Bloomberg Philanthropies also introduced a certification program that does for cities and data what LEED (Leadership in Energy and Environmental Design) certification does for buildings and energy efficiency. When cities demonstrate that they have adopted best practices in using data, the What Works Cities Certification recognizes the high standard of their work. So far, 50 cities have been certified, with two – Los Angeles, California, and Louisville, Kentucky – becoming the first-ever platinum-rated cities.
These efforts have transformed the way local governments use data.

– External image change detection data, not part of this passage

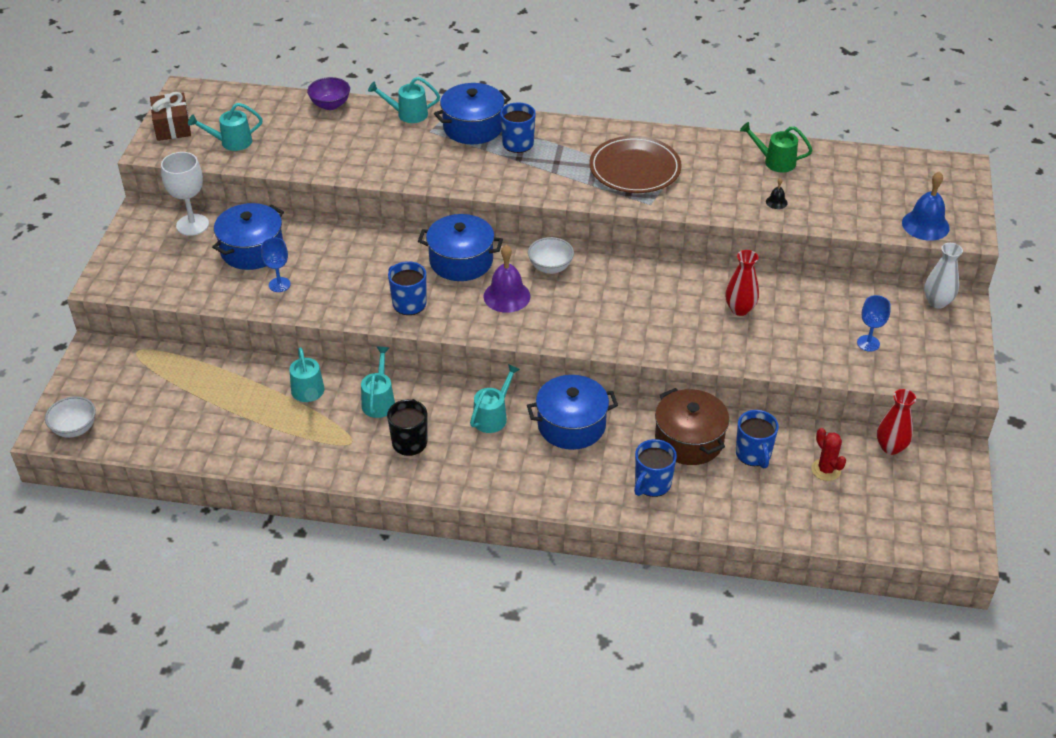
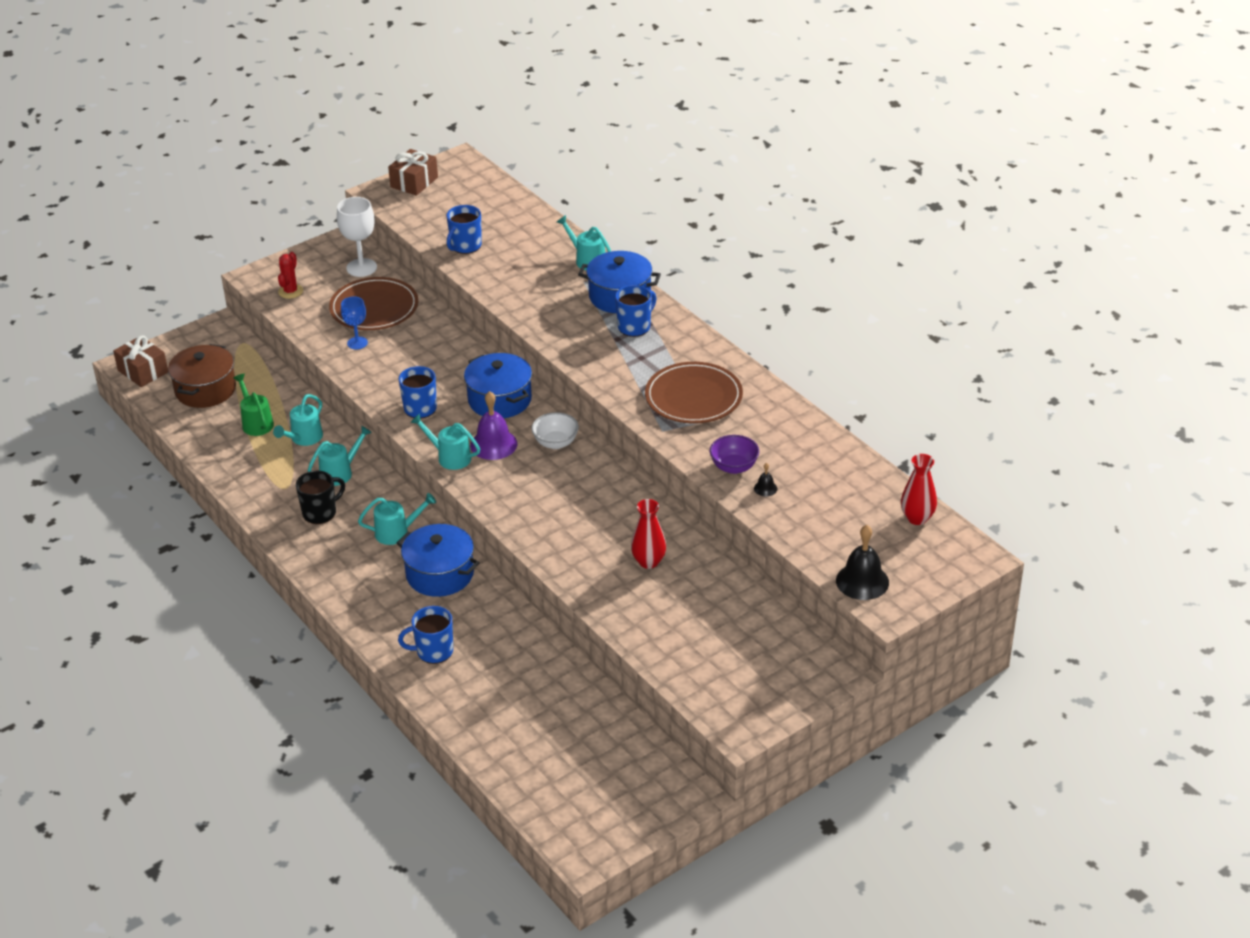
camera: 45 degrees right, 5 degrees down
white bowl [45,396,96,438] -> brown gift [113,335,168,387]
turquoise watering can [188,103,263,151] -> turquoise watering can moved to [410,413,480,470]
blue pot [212,203,284,270] -> brown plate [329,277,418,330]
purple bowl [307,77,350,110] -> purple bowl moved to [710,435,759,474]
brown pot [655,388,729,465] -> brown pot moved to [168,344,236,408]
blue mug [736,410,779,469] -> blue mug moved to [446,205,482,254]
green watering can [740,122,813,172] -> green watering can moved to [233,374,274,436]
red cactus [811,428,846,481] -> red cactus moved to [278,252,303,299]
blue goblet [857,295,891,352] -> none
red vase [877,389,916,455] -> red vase moved to [901,454,937,525]
blue bell [902,171,950,241] -> black bell [836,525,889,600]
white vase [924,243,963,308] -> none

According to a report published in 2021, the percentage of U.S. cities tracking progress toward key goals has more than doubled, from 30 percent to 75 percent, since 2015. The percentage of cities with a platform and process for releasing data to the public has also more than tripled, from 18 percent to 67 percent, and the percentage modifying their programs based on data analytics has more than doubled, from 28 percent to 61 percent.
In 2022, Bloomberg Philanthropies will build on this work through the City Data Alliance, which will reach 100 cities across the United States, Canada, and Latin America.
Convening City Leaders and Urban Experts
CityLab is an annual convening of city leaders and top minds in city planning, public-sector innovation, economics, education, art, business, and community development. During the inaugural CityLab in New York in 2013, and at subsequent events in Los Angeles, London, Miami, Paris, Detroit, and Washington, D.C., these leaders have come together with one goal: to create scalable solutions to major challenges faced by cities everywhere.
While 2021 was an unusual year with unprecedented challenges, that did not stand in the way of CityLab. Held virtually, it was co-hosted by four cities: Bogotá, Colombia; Freetown, Sierra Leone; Helsinki, Finland; and San Francisco, USA. The event featured influential speakers including U.S. Vice President Kamala Harris, U.S. Transportation Secretary Pete Buttigieg, and mayors and experts from around the world.